Shares in Tianjin Port sank 13.04 percent to HK$1.40 — their biggest loss since 2009 — as fears mounted that hundreds of tonnes of cyanide released by deadly blasts last week could  hamper shipments long-term.

On the mainland, the benchmark Shanghai Composite Index gained 28.33 points to 3,993.67 on turnover of 626.3 billion yuan ($97.9 billion) after news Beijing will keep up state support of shares.

The Shenzhen Composite Index, which tracks stocks on China’s second exchange, rose 0.74 percent, or 17.09 points, to 2,327.49 on turnover of 560.4 billion yuan.

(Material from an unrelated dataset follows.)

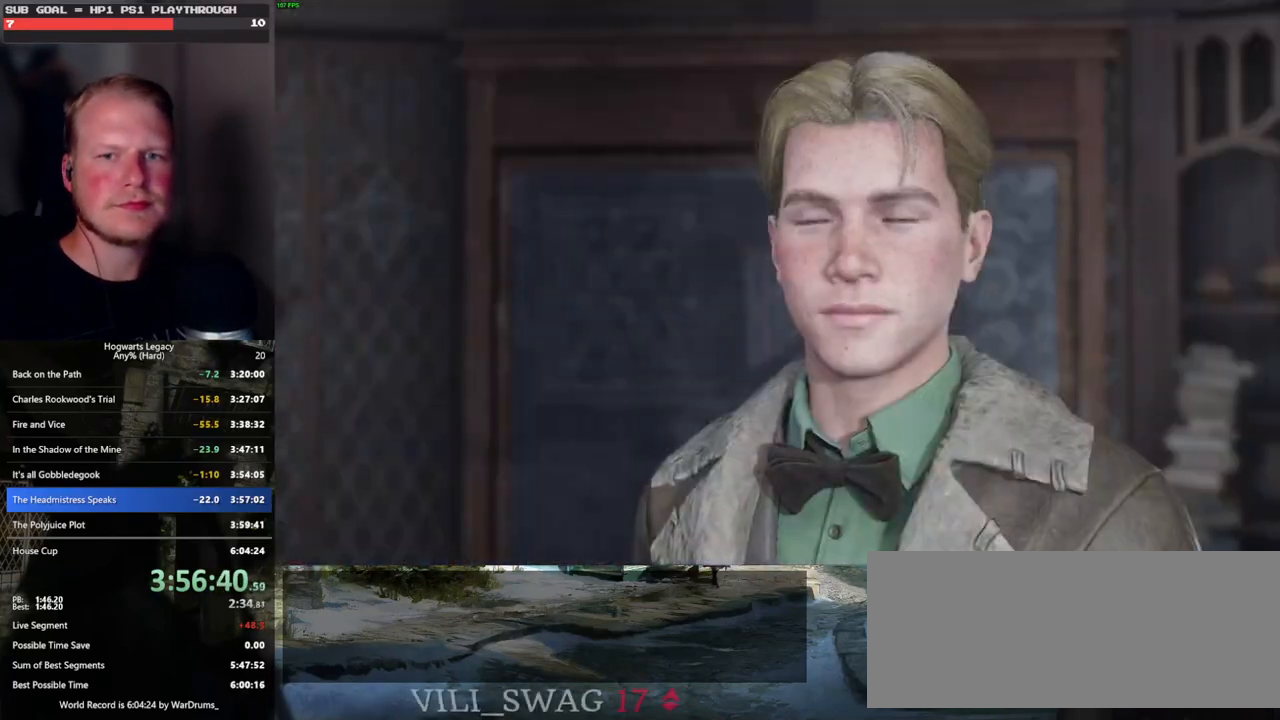
{"keys": ["q"], "mouse": [], "events": [[16, "space", "up"], [33, "q", "up"], [116, "q", "down"], [150, "space", "down"], [200, "q", "up"], [200, "space", "up"], [283, "q", "down"], [316, "space", "down"], [350, "q", "up"], [350, "space", "up"], [450, "q", "down"]]}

China Securities Finance Corp., one of the government’s key tools to support equities after some four trillion yuan was wiped off Shanghai shares in a matter of weeks, will keep its role for years to come.

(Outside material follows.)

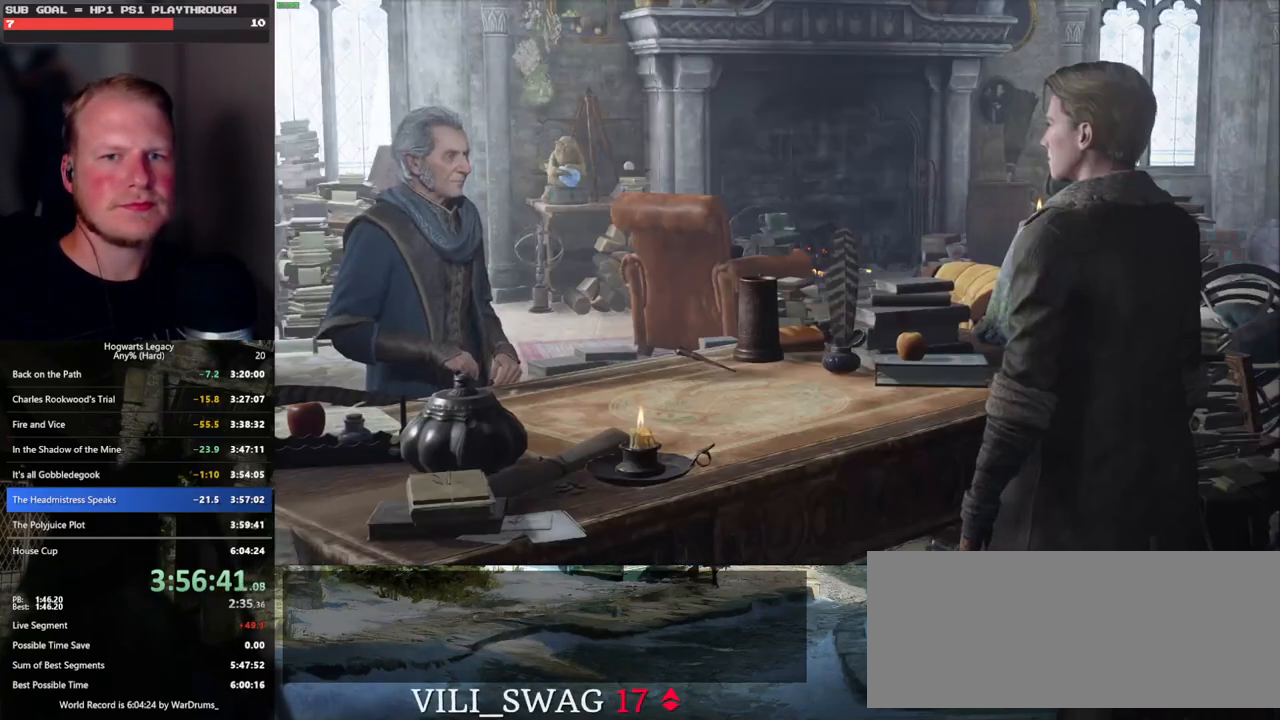
{"keys": ["q", "space"], "mouse": [], "events": [[16, "q", "up"], [100, "q", "down"], [150, "space", "down"], [183, "q", "up"], [183, "space", "up"], [266, "q", "down"], [300, "space", "down"], [350, "q", "up"], [350, "space", "up"], [433, "q", "down"], [450, "space", "down"]]}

It will stabilise shares in case of “abnormal fluctuations” that could cause systematic risk, China’s security regulator said after trading ended on Friday.

“The announcement is positive to the market,” Zhang Yanbing, an analyst from Zheshang Securities, told AFP.

Airline stocks were among the top gainers in Shanghai. China Eastern Airlines jumped by its 10 percent daily limit to 11.98 yuan and Hainan Airlines added 3.56 percent to 5.53 yuan.

Steel stocks also rose in Shanghai. Inner Mongolia BaoTou Steel added 3.47 percent to 5.07 yuan and Shandong Iron And Steel surged by its 10 percent daily limit to 4.81 yuan.

“Based on the time cycle, I expect the rebound to continue until the end of August,” Zhang Qi, an analyst from Haitong Securities told AFP, adding: “The market is less uncertain than before.”